These provisions received careful consideration in Allen v. Ajax Min. Co., 30 Mont. 490, 77 Pac. 47, and Somerville v. St. Lowis M. & M. Co., 46 Mont. 268, L. R. A. 1915B, 811, 127 Pac. [4] 464, and the right of the legislature to alter the constating instrument of an existing corporation by imposing greater burdens thereafter to be assumed by the stockholders than were imposed at the time the charter was granted — provided only that the alteration does not involve a confiscation of the rights of individuals, deprive them of their property without due process of law, or violate the elementary principles of natural justice — was upheld. To the same effect is Lewis v. Northern Pacific Ry. Co., 36 Mont. 207, 92 Pac. 469. The authority of the legislature under such reserved power to increase the burden of liability imposed upon stockholders in a banking corporation, or to impose a personal liability for the debts of the company thereafter to be contracted, where none was imposed at the date of the company’s organization, has been recognized and asserted by many of the authorities. (Sherman v. Smith, 1 Black (U. S.), 587, 17 L. Ed. 163; McGowan v. McDonald, 111 Cal. 57, 52 Am. St. Rep. 149, 43 Pac. 418; 10 Cyc. 669; *4304 Thompson on Corporations, secs. 4773, 4779.) The theory upon which the Allen and Somerville cases were decided is that a prospective purchaser of stock in a domestic corporation is chargeable with knowledge of the provisions of the Constitution quoted above; that those provisions enter into his contract when he becomes a stockholder, and that he agrees not only to be bound to- the liability then imposed, but as well to such additional liability as the legislature under its reserved power may properly prescribe; and therefore he cannot be heard to say that a statute which does not unreasonably affect his liability impairs the obligation of his contract. We are satisfied with the correctness of that theory, and hold the Act of 1907 above not open to the objection now urged against it.

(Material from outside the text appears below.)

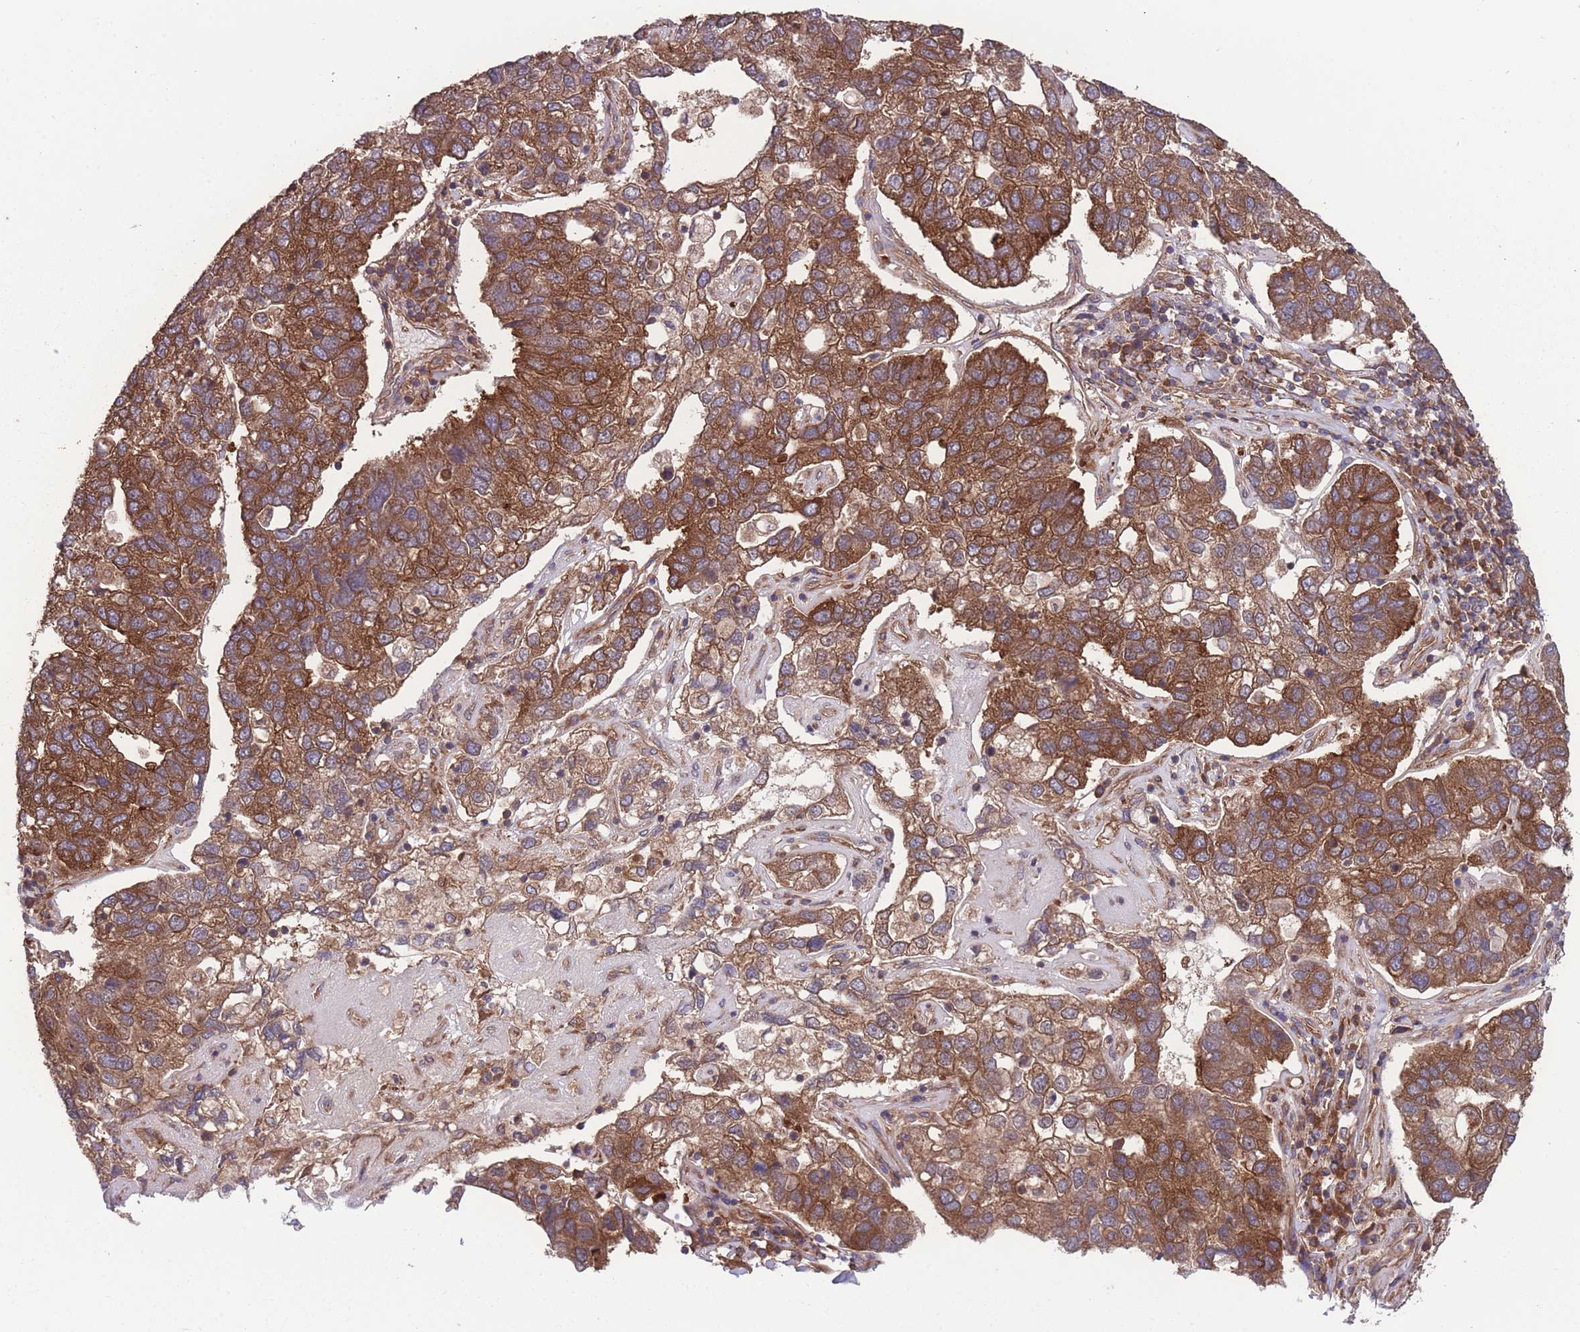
{"staining": {"intensity": "strong", "quantity": ">75%", "location": "cytoplasmic/membranous"}, "tissue": "pancreatic cancer", "cell_type": "Tumor cells", "image_type": "cancer", "snomed": [{"axis": "morphology", "description": "Adenocarcinoma, NOS"}, {"axis": "topography", "description": "Pancreas"}], "caption": "This is a histology image of IHC staining of pancreatic adenocarcinoma, which shows strong positivity in the cytoplasmic/membranous of tumor cells.", "gene": "ZPR1", "patient": {"sex": "female", "age": 61}}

The Act repeals all Acts and parts of Acts in conflict with it; so that on March 9, 1907, sections 3915, 3934 and 3953, Revised Codes, which had theretofore respectively determined the liability of a stockholder in a bank of discount, in a trust company, and in a savings bank, were superseded, and since that date the uniform standard of liability imposed by section 4012 [5] above has been in full force and effect. The liability is several and individual, created by statute in favor of all who are creditors at the date of the bank’s failure. Under this statute, the fund collected from an assessment upon the stock is held in trust for a ratable distribution among all the creditors, and its character is such as to preclude the idea that a stockholder may have his creditor’s claim set off against his stockholder’s liability. The two claims do not arise in the same [6] right. His claim is against the bank, while his liability is to the creditors — not to the bank. Reason and practically all the authorities deny the right of setoff under such circumstances. These appellants must discharge the liability imposed by law, and may then present such valid claims as they have against the bank for allowance and payment, as other creditors are required to do. (Barnes v. Arnold, 45 App. Div. 314, 61 N. Y. Supp. 85; affirmed, 169 N. Y. 611, 62 N. E. 1093; Robinson v. Brown, 326 Fed. 429; Parker v. Carolina Sav. Bank, *43153 S. C. 583, 69 Am. St. Rep. 888, 31 S. E. 673; Thebus v. Smiley, 110 Ill. 316; 1 Bolles on Modern Law of Banking, p. 170; 1 Michie on Banks & Banking, p. 223; 1 Cook on Stock & Stockholders (3d ed.), sec. 225 (c); 5 Cyc. 454.)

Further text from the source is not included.